Tuesday, 22 March 2016

Are Artificial Intelligence programmes really so clever?

Lee Se-dol lost three games in a row
When he played against slick Alpha-Go
Well he won number four
But the program won more,
'Cause mere humans are really too slow.

Draughts was the first of the classic board games to succumb to the power of computers, then Chess, and now Go. So congratulations to all the people who have worked on the design of the Alpha-Go software and the computer on which it runs.

But what does it really tell us about intelligence. It tells us that humans are persistent and given a very clear goal - however artificial and unimportant in any real sense - they will work hard to achieve that goal. It might be a personal challenge such as swimming the English channel, or winning a gold medal at the Olympic games - or a technological challenge, such as sending a man to the moon, or building an unbeatable game-playing machine. Many people have spent time thinking about how to write programs to play Chess and Go and world-wide many millions of man-hours must have been expended on refining the task, making improvements as a result of feedback, using ever more powerful computers. At last they have succeeded.

But surely the whole point about human intelligence is that we are flexible and can operate with incomplete and uncertain information, while the machines we are building are very specialised. Most of the modern AI systems make use of some form of big data - vast amounts of well formatted information processed with sophisticated statistical tools. Alpha-Go was not only supplied with information on large numbers of human against human games of Go - and also played millions of games against itself. Of course Alpha-Go did loose one game - but the reason has been noted by the clever human programmers - and this weakness is being addressed.

Do the computer programs inside Alpha-Go tell us anything about human intelligence and which humans are "clever"? Probably not. Let us assume that we wanted to learn about how humans walk and rather than concentrate on everyday activities we decided that we would start building a machine tot get to the top of Mount Everest in less time than it takes a human being skilled in mountain climbing. In choosing this task we deliberately ignore the 99% of humanity who could never climb to the top - but researchers want to start by choosing something they feel is spectacular. But of course a machine which tool the form of a helicopter - or had hands with fingers which could drill holes in the solid rock to ensure a firm grip - or which was not affected by the rarefied atmosphere, tell us absolutely nothing about the human ability to climb mountains.

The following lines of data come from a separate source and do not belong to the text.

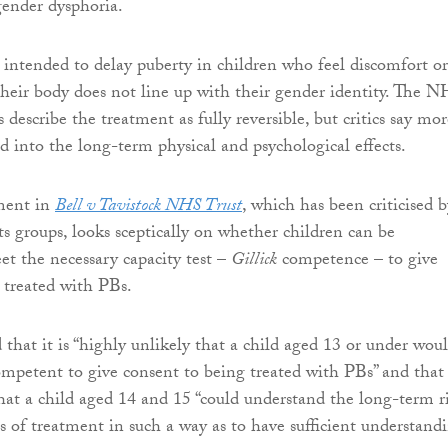
ender dysphoria.
 intended to delay puberty in children who feel discomfort or
 their body does not line up with their gender identity. The 
 describe the treatment as fully reversible, but critics say mor
ed into the long-term physical and psychological effects.
gment in
Bell v Tavistock NHS Trust
, which has been criticised b
ts groups, looks sceptically on whether children can be
et the necessary capacity test –
Gillick
competence – to give
 treated with PBs.
 that it is “highly unlikely that a child aged 13 or under wou
mpetent to give consent to being treated with PBs” and that i
that a child aged 14 and 15 “could understand the long-term r
 of treatment in such a way as to have sufficient understand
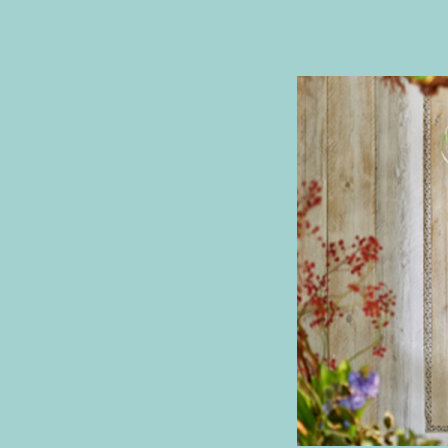
T
Y
I
N
S
P
I
R
A
T
I
O
N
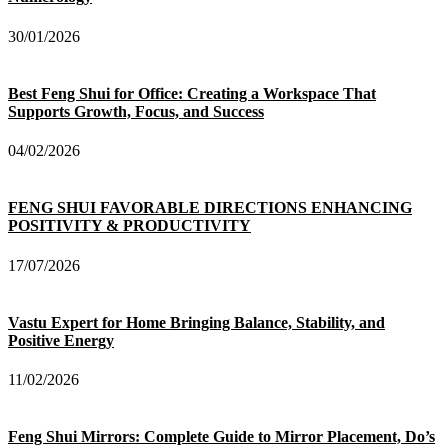
30/01/2026
Best Feng Shui for Office: Creating a Workspace That
Supports Growth, Focus, and Success
04/02/2026
FENG SHUI FAVORABLE DIRECTIONS ENHANCING
POSITIVITY & PRODUCTIVITY
17/07/2026
Vastu Expert for Home Bringing Balance, Stability, and
Positive Energy
11/02/2026
Feng Shui Mirrors: Complete Guide to Mirror Placement, Do’s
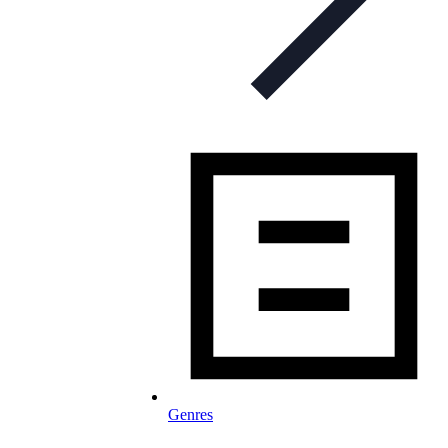
Genres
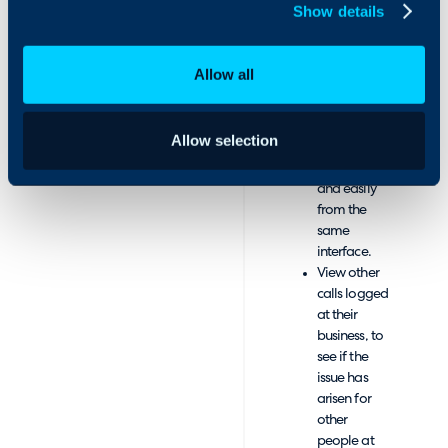
call.
Show details
Log the
outcome of
the call, by
Allow all
creating a
new ticket,
or updating
Allow selection
an existing
ticket quickly
and easily
from the
same
interface.
View other
calls logged
at their
business, to
see if the
issue has
arisen for
other
people at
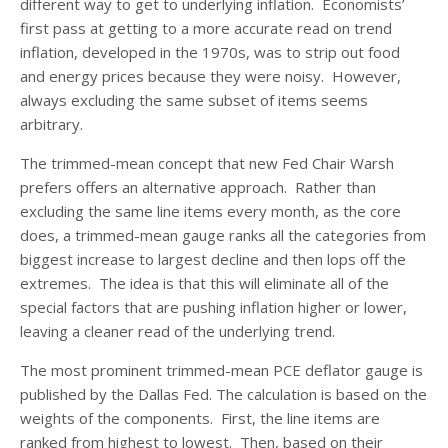
different way to get to underlying inflation. Economists’
first pass at getting to a more accurate read on trend
inflation, developed in the 1970s, was to strip out food
and energy prices because they were noisy. However,
always excluding the same subset of items seems
arbitrary.
The trimmed-mean concept that new Fed Chair Warsh
prefers offers an alternative approach. Rather than
excluding the same line items every month, as the core
does, a trimmed-mean gauge ranks all the categories from
biggest increase to largest decline and then lops off the
extremes. The idea is that this will eliminate all of the
special factors that are pushing inflation higher or lower,
leaving a cleaner read of the underlying trend.
The most prominent trimmed-mean PCE deflator gauge is
published by the Dallas Fed. The calculation is based on the
weights of the components. First, the line items are
ranked from highest to lowest. Then, based on their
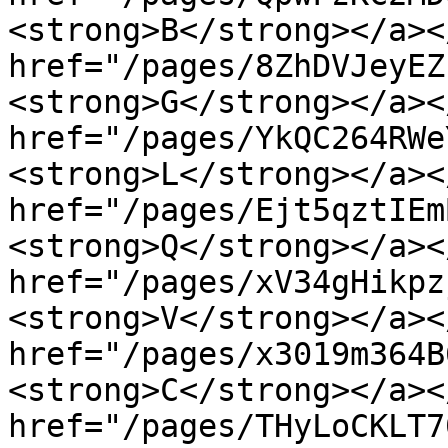
<strong>B</strong></a><
href="/pages/8ZhDVJeyEZ
<strong>G</strong></a><
href="/pages/YkQC264RWe
<strong>L</strong></a><
href="/pages/Ejt5qztIEm
<strong>Q</strong></a><
href="/pages/xV34gHikpz
<strong>V</strong></a><
href="/pages/x3019m364B
<strong>C</strong></a><
href="/pages/THyLoCKLT7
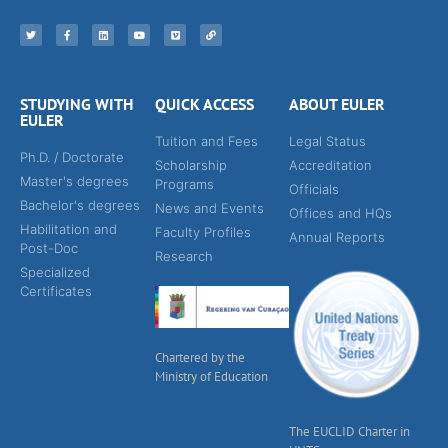
STUDYING WITH
QUICK ACCESS
ABOUT EULER
EULER
Tuition and Fees
Legal Status
Ph.D. / Doctorate
Scholarship
Accreditation
Master's degrees
Programs
Officials
Bachelor's degrees
News and Events
Offices and HQs
Habilitation and
Faculty Profiles
Annual Reports
Post-Doc
Research
Specialized
Certificates
Chartered by the
Ministry of Education
The EUCLID Charter in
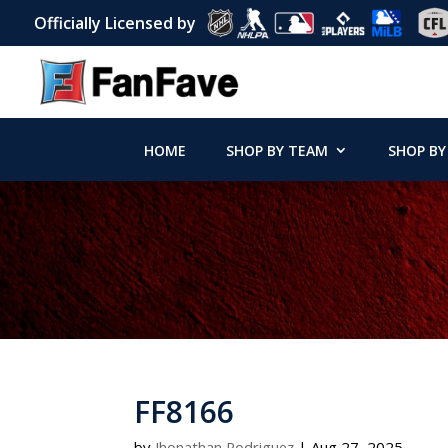
Officially Licensed by
HOME
SHOP BY TEAM
SHOP BY
FF8166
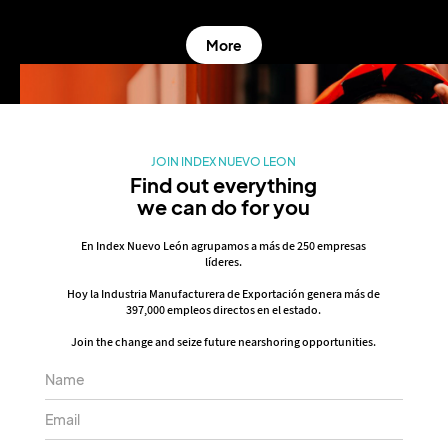
More
JOIN INDEX NUEVO LEON
Find out everything
we can do for you
En Index Nuevo León agrupamos a más de 250 empresas
líderes.
Hoy la Industria Manufacturera de Exportación genera más de
397,000 empleos directos en el estado.
Join the change and seize future nearshoring opportunities.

My contention is that Alpha-Go uses powerful mathematical tools, and significant computing power, in a way which means that the word ARTIFICIAL in Artificial Intelligence needs to be highlighted because it has little to do human intelligence.

My approach, based on my research with CODIL is say that any model most be meaningful in evolutionary terms, working upwards from very simple pattern marching systems. It must be able to switch between a wide variety of open-ended and poorly defined mathematically unsophisticated tasks. It must also be fit in with the known limitations of the human brain - such as:
  1. The limit of about six concepts at any one time in the conscious short term memory.
  2. The ability of "automate" frequent learned patterns so that they can be processed unconsciously.
  3. Logical flaws which lead to problems such as confirmation bias.
  4. An unreliable long term memory which has gaps - which it creatively fills when trying to remember what happened.
  5. The brain processes patterns and not predefined rules operation on well-formatted sates (i.e. it is not a stored program computer).
The point I want to make is that there are many very complex applications that computers can do - which are impractical if carried out by the unaided human mind, because humans would be too slow, or too inaccurate, or could not handle the volume of data. For historical reasons some of the least practical applications are called "artificial intelligence" while many others, which help keep modern society running, are not. We should be very careful not to confuse attempts to model how humans process information with much of the work which goes under the name of "artificial intelligence."